▸ To-do item
In full and exactly, please return the records, but keep out the pictures.

[Stored data entries]
————
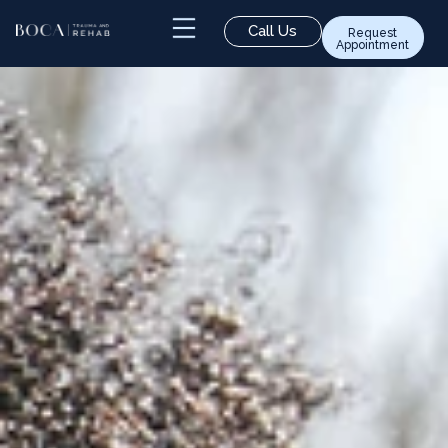
Call Us
Request
Appointment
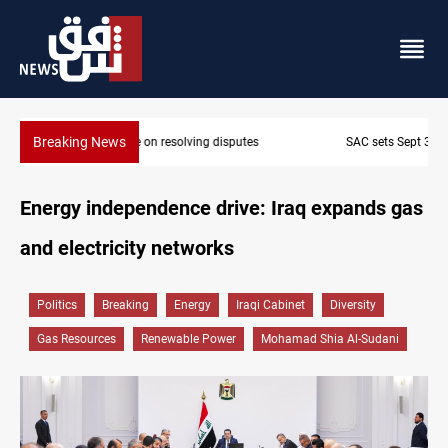
Breaking News
SAC sets Sept 30 deadline to disarm factions
Energy independence drive: Iraq expands gas
and electricity networks
Politics
Breaking
Energy
Iraqi Cabinet
Diversity
Gas Resources
Renewable Power
Mohamad Shia Al-Sudani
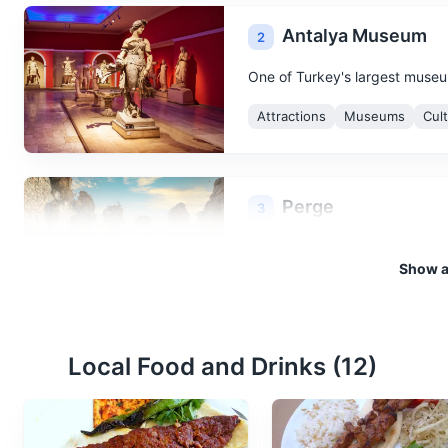
Antalya Museum
2
One of Turkey's largest museums
Attractions
Museums
Cul
Perge
3
An ancient Anatolian city, Perg
Show al
city walls.
Attractions
Monuments
C
Local Food and Drinks (
12
)
Duden Waterfalls
4
Duden Waterfalls are a group o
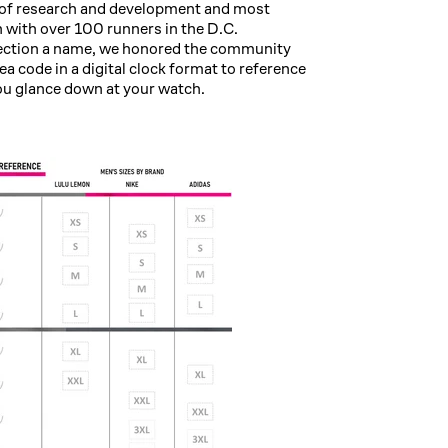
s of research and development and most
n with over 100 runners in the D.C.
lection a name, we honored the community
a code in a digital clock format to reference
ou glance down at your watch.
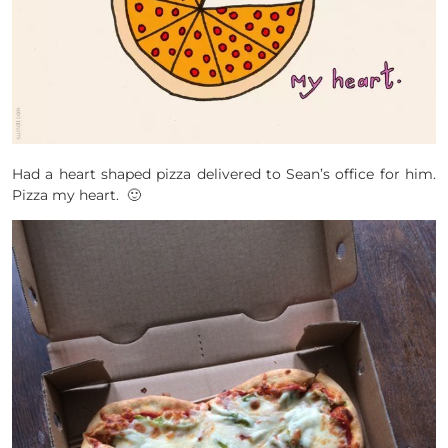
Had a heart shaped pizza delivered to Sean’s office for him.
Pizza my heart. 🙂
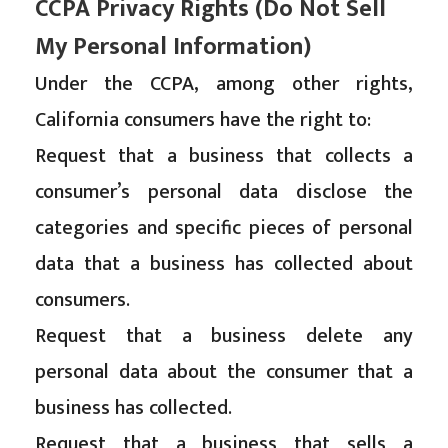
CCPA Privacy Rights (Do Not Sell
My Personal Information)
Under the CCPA, among other rights,
California consumers have the right to:
Request that a business that collects a
consumer’s personal data disclose the
categories and specific pieces of personal
data that a business has collected about
consumers.
Request that a business delete any
personal data about the consumer that a
business has collected.
Request that a business that sells a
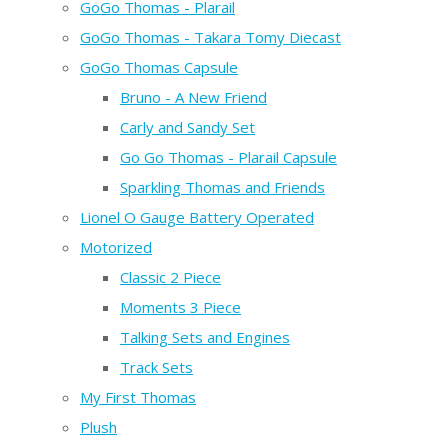
GoGo Thomas - Plarail
GoGo Thomas - Takara Tomy Diecast
GoGo Thomas Capsule
Bruno - A New Friend
Carly and Sandy Set
Go Go Thomas - Plarail Capsule
Sparkling Thomas and Friends
Lionel O Gauge Battery Operated
Motorized
Classic 2 Piece
Moments 3 Piece
Talking Sets and Engines
Track Sets
My First Thomas
Plush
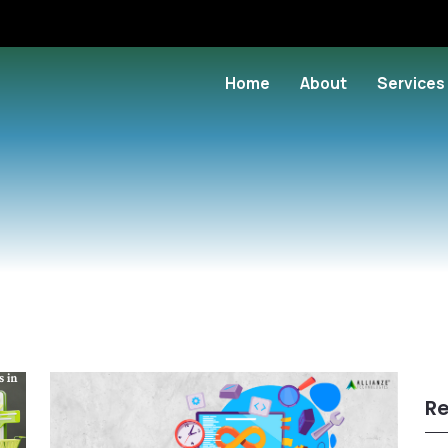
Home
About
Services
Re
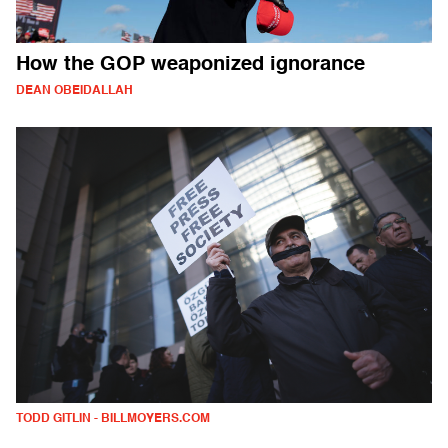
How the GOP weaponized ignorance
DEAN OBEIDALLAH
TODD GITLIN - BILLMOYERS.COM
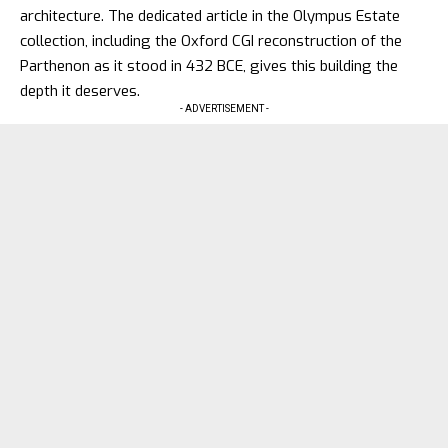
architecture. The dedicated article in the Olympus Estate
collection, including the Oxford CGI reconstruction of the
Parthenon as it stood in 432 BCE
, gives this building the
depth it deserves.
- ADVERTISEMENT -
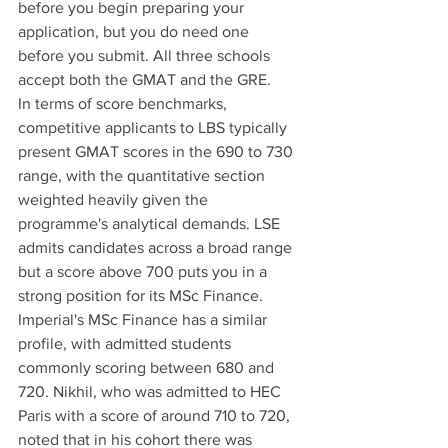
before you begin preparing your 
application, but you do need one 
before you submit. All three schools 
accept both the GMAT and the GRE.
In terms of score benchmarks, 
competitive applicants to LBS typically 
present GMAT scores in the 690 to 730 
range, with the quantitative section 
weighted heavily given the 
programme's analytical demands. LSE 
admits candidates across a broad range 
but a score above 700 puts you in a 
strong position for its MSc Finance. 
Imperial's MSc Finance has a similar 
profile, with admitted students 
commonly scoring between 680 and 
720. Nikhil, who was admitted to HEC 
Paris with a score of around 710 to 720, 
noted that in his cohort there was 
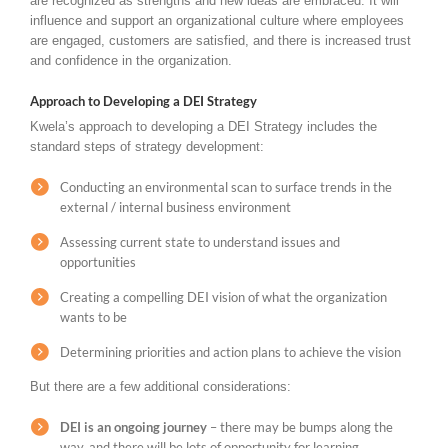
are recognized as strengths and new ideas are embraced. It will
influence and support an organizational culture where employees
are engaged, customers are satisfied, and there is increased trust
and confidence in the organization.
Approach to Developing a DEI Strategy
Kwela’s approach to developing a DEI Strategy includes the
standard steps of strategy development:
Conducting an environmental scan to surface trends in the
external / internal business environment
Assessing current state to understand issues and
opportunities
Creating a compelling DEI vision of what the organization
wants to be
Determining priorities and action plans to achieve the vision
But there are a few additional considerations:
DEI is an ongoing journey
– there may be bumps along the
way, and there will be lots of opportunity for learning,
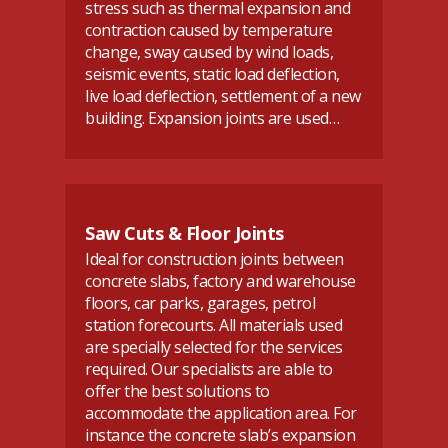
stress such as thermal expansion and
contraction caused by temperature
change, sway caused by wind loads,
seismic events, static load deflection,
live load deflection, settlement of a new
building. Expansion joints are used…
Saw Cuts & Floor Joints
Ideal for construction joints between
concrete slabs, factory and warehouse
floors, car parks, garages, petrol
station forecourts. All materials used
are specially selected for the services
required. Our specialists are able to
offer the best solutions to
accommodate the application area. For
instance the concrete slab’s expansion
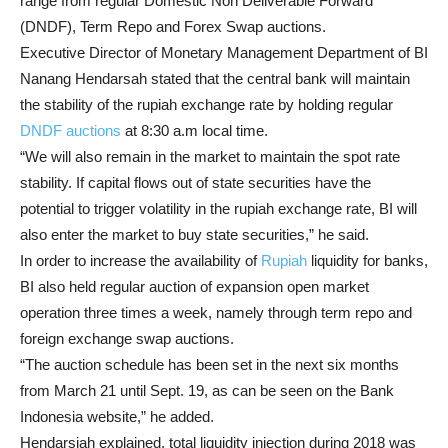
range from regular Domestic Non Deliverable Forward
(DNDF), Term Repo and Forex Swap auctions.
Executive Director of Monetary Management Department of BI
Nanang Hendarsah stated that the central bank will maintain
the stability of the rupiah exchange rate by holding regular
DNDF auctions
at 8:30 a.m local time.
“We will also remain in the market to maintain the spot rate
stability. If capital flows out of state securities have the
potential to trigger volatility in the rupiah exchange rate, BI will
also enter the market to buy state securities,” he said.
In order to increase the availability of
Rupiah
liquidity for banks,
BI also held regular auction of expansion open market
operation three times a week, namely through term repo and
foreign exchange swap auctions.
“The auction schedule has been set in the next six months
from March 21 until Sept. 19, as can be seen on the Bank
Indonesia website,” he added.
Hendarsjah explained, total liquidity injection during 2018 was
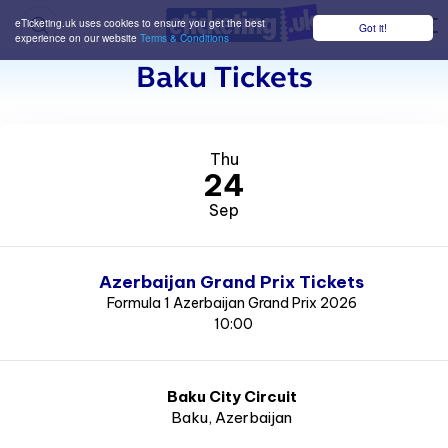
eTicketing.uk uses cookies to ensure you get the best
Got it!
M
experience on our website
Terms & Conditions
Baku Tickets
Thu
24
Sep
Azerbaijan Grand Prix Tickets
Formula 1 Azerbaijan Grand Prix 2026
10:00
Baku City Circuit
Baku
, Azerbaijan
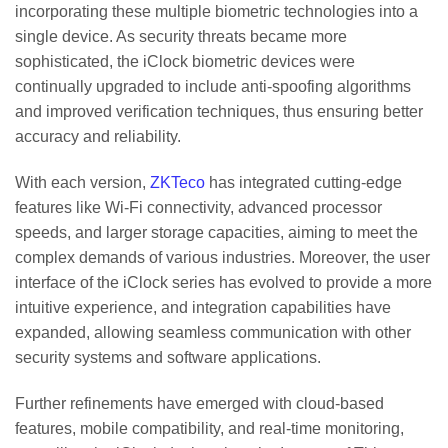
incorporating these multiple biometric technologies into a
single device. As security threats became more
sophisticated, the iClock biometric devices were
continually upgraded to include anti-spoofing algorithms
and improved verification techniques, thus ensuring better
accuracy and reliability.
With each version,
ZKTeco
has integrated cutting-edge
features like Wi-Fi connectivity, advanced processor
speeds, and larger storage capacities, aiming to meet the
complex demands of various industries. Moreover, the user
interface of the iClock series has evolved to provide a more
intuitive experience, and integration capabilities have
expanded, allowing seamless communication with other
security systems and software applications.
Further refinements have emerged with cloud-based
features, mobile compatibility, and real-time monitoring,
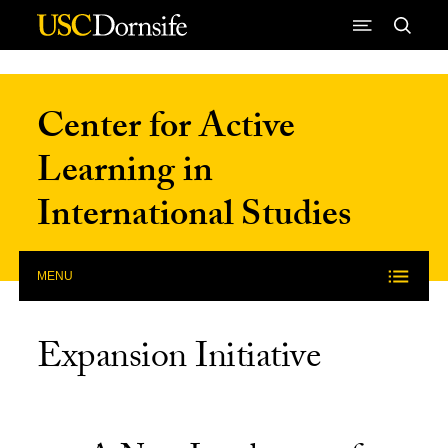
Skip to Content
Center for Active
Learning in
International Studies
MENU
Expansion Initiative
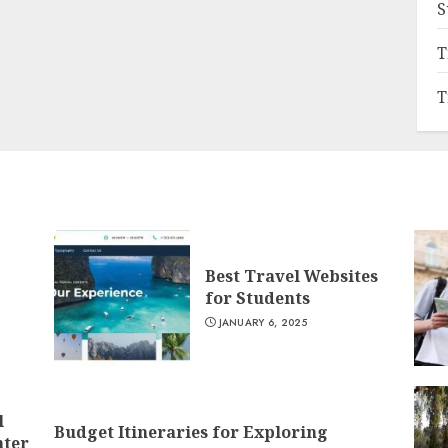
S
T
T
Best Travel Websites
for Students
JANUARY 6, 2025
l
Budget Itineraries for Exploring
nter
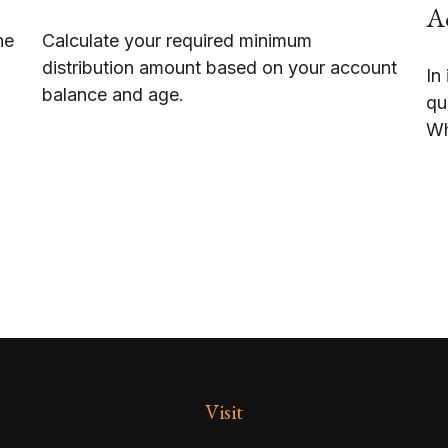
Ac
he
Calculate your required minimum
distribution amount based on your account
In
balance and age.
qu
Wh
Visit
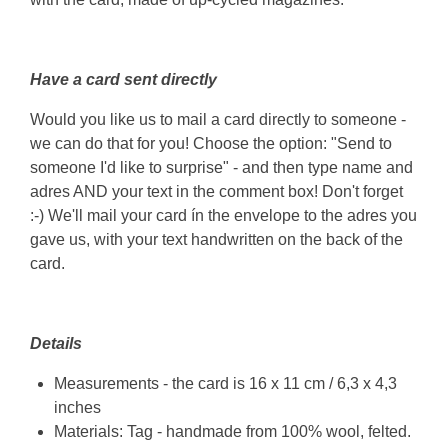
Have a card sent directly
Would you like us to mail a card directly to someone -
we can do that for you! Choose the option: "Send to
someone I'd like to surprise" - and then type name and
adres AND your text in the comment box! Don't forget
:-) We'll mail your card ín the envelope to the adres you
gave us, with your text handwritten on the back of the
card.
Details
Measurements - the card is 16 x 11 cm / 6,3 x 4,3
inches
Materials: Tag - handmade from 100% wool, felted.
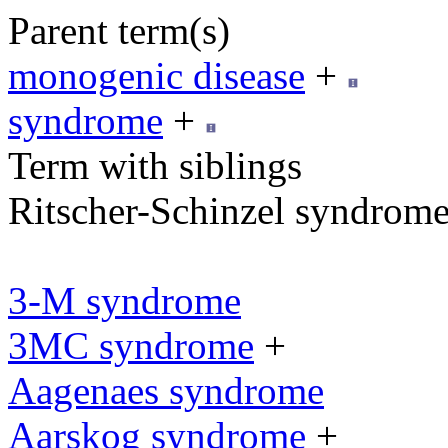
Parent term(s)
monogenic disease
+
syndrome
+
Term with siblings
Ritscher-Schinzel syndrom
3-M syndrome
3MC syndrome
+
Aagenaes syndrome
Aarskog syndrome
+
————
▸ Worked solution
Call Us
Request
Appointment
Breaking News
SAC sets Sept 30 deadline to disarm factions
Energy independence drive: Iraq expands gas
and electricity networks
Politics
Breaking
Energy
Iraqi Cabinet
Diversity
Gas Resources
Renewable Power
Mohamad Shia Al-Sudani
Antalya Museum
2
One of Turkey's largest museums
Attractions
Museums
Cul
Perge
3
An ancient Anatolian city, Perg
Show al
city walls.
Attractions
Monuments
C
Local Food and Drinks (
12
)
Duden Waterfalls
4
Duden Waterfalls are a group o
s of research and development and most
n with over 100 runners in the D.C.
lection a name, we honored the community
a code in a digital clock format to reference
ou glance down at your watch.
Had a heart shaped pizza delivered to Sean’s office for him.
Pizza my heart. 🙂
CCPA Privacy Rights (Do Not Sell
My Personal Information)
Under the CCPA, among other rights,
California consumers have the right to:
Request that a business that collects a
consumer’s personal data disclose the
categories and specific pieces of personal
data that a business has collected about
consumers.
Request that a business delete any
personal data about the consumer that a
business has collected.
Request that a business that sells a
GoGo Thomas - Plarail
GoGo Thomas - Takara Tomy Diecast
GoGo Thomas Capsule
Bruno - A New Friend
Carly and Sandy Set
Go Go Thomas - Plarail Capsule
Sparkling Thomas and Friends
Lionel O Gauge Battery Operated
Motorized
Classic 2 Piece
Moments 3 Piece
Talking Sets and Engines
Track Sets
My First Thomas
Plush
Home
About
Services
Re
How the GOP weaponized ignorance
DEAN OBEIDALLAH
TODD GITLIN - BILLMOYERS.COM
architecture. The dedicated article in the Olympus Estate
collection, including the Oxford CGI reconstruction of the
Parthenon as it stood in 432 BCE
, gives this building the
depth it deserves.
- ADVERTISEMENT -
before you begin preparing your 
application, but you do need one 
before you submit. All three schools 
accept both the GMAT and the GRE.
In terms of score benchmarks, 
competitive applicants to LBS typically 
present GMAT scores in the 690 to 730 
range, with the quantitative section 
weighted heavily given the 
programme's analytical demands. LSE 
admits candidates across a broad range 
but a score above 700 puts you in a 
strong position for its MSc Finance. 
Imperial's MSc Finance has a similar 
profile, with admitted students 
commonly scoring between 680 and 
720. Nikhil, who was admitted to HEC 
Paris with a score of around 710 to 720, 
noted that in his cohort there was 
are recognized as strengths and new ideas are embraced. It will
influence and support an organizational culture where employees
are engaged, customers are satisfied, and there is increased trust
and confidence in the organization.
Approach to Developing a DEI Strategy
Kwela’s approach to developing a DEI Strategy includes the
standard steps of strategy development:
Conducting an environmental scan to surface trends in the
external / internal business environment
Assessing current state to understand issues and
opportunities
Creating a compelling DEI vision of what the organization
wants to be
Determining priorities and action plans to achieve the vision
But there are a few additional considerations:
DEI is an ongoing journey
– there may be bumps along the
way, and there will be lots of opportunity for learning,
stress such as thermal expansion and
contraction caused by temperature
change, sway caused by wind loads,
seismic events, static load deflection,
live load deflection, settlement of a new
building. Expansion joints are used…
Saw Cuts & Floor Joints
Ideal for construction joints between
concrete slabs, factory and warehouse
floors, car parks, garages, petrol
station forecourts. All materials used
are specially selected for the services
required. Our specialists are able to
offer the best solutions to
accommodate the application area. For
instance the concrete slab’s expansion
range from regular Domestic Non Deliverable Forward
(DNDF), Term Repo and Forex Swap auctions.
Executive Director of Monetary Management Department of BI
Nanang Hendarsah stated that the central bank will maintain
the stability of the rupiah exchange rate by holding regular
DNDF auctions
at 8:30 a.m local time.
“We will also remain in the market to maintain the spot rate
stability. If capital flows out of state securities have the
potential to trigger volatility in the rupiah exchange rate, BI will
also enter the market to buy state securities,” he said.
In order to increase the availability of
Rupiah
liquidity for banks,
BI also held regular auction of expansion open market
operation three times a week, namely through term repo and
foreign exchange swap auctions.
“The auction schedule has been set in the next six months
from March 21 until Sept. 19, as can be seen on the Bank
Indonesia website,” he added.
Hendarsjah explained, total liquidity injection during 2018 was
eTicketing.uk uses cookies to ensure you get the best
Got it!
M
experience on our website
Terms & Conditions
Baku Tickets
Thu
24
Sep
Azerbaijan Grand Prix Tickets
Formula 1 Azerbaijan Grand Prix 2026
10:00
Baku City Circuit
Baku
, Azerbaijan
incorporating these multiple biometric technologies into a
single device. As security threats became more
sophisticated, the iClock biometric devices were
continually upgraded to include anti-spoofing algorithms
and improved verification techniques, thus ensuring better
accuracy and reliability.
With each version,
ZKTeco
has integrated cutting-edge
features like Wi-Fi connectivity, advanced processor
speeds, and larger storage capacities, aiming to meet the
complex demands of various industries. Moreover, the user
interface of the iClock series has evolved to provide a more
intuitive experience, and integration capabilities have
expanded, allowing seamless communication with other
security systems and software applications.
Further refinements have emerged with cloud-based
features, mobile compatibility, and real-time monitoring,
Skip to Content
Center for Active
Learning in
International Studies
MENU
Expansion Initiative
S
T
T
Best Travel Websites
for Students
JANUARY 6, 2025
l
Budget Itineraries for Exploring
nter
Ac
he
Calculate your required minimum
distribution amount based on your account
In
balance and age.
qu
Wh
Visit
Have a card sent directly
Would you like us to mail a card directly to someone -
we can do that for you! Choose the option: "Send to
someone I'd like to surprise" - and then type name and
adres AND your text in the comment box! Don't forget
:-) We'll mail your card ín the envelope to the adres you
gave us, with your text handwritten on the back of the
card.
Details
Measurements - the card is 16 x 11 cm / 6,3 x 4,3
inches
Materials: Tag - handmade from 100% wool, felted.
Parent term(s)
monogenic disease
+
syndrome
+
Term with siblings
Ritscher-Schinzel syndrom
3-M syndrome
3MC syndrome
+
Aagenaes syndrome
Aarskog syndrome
+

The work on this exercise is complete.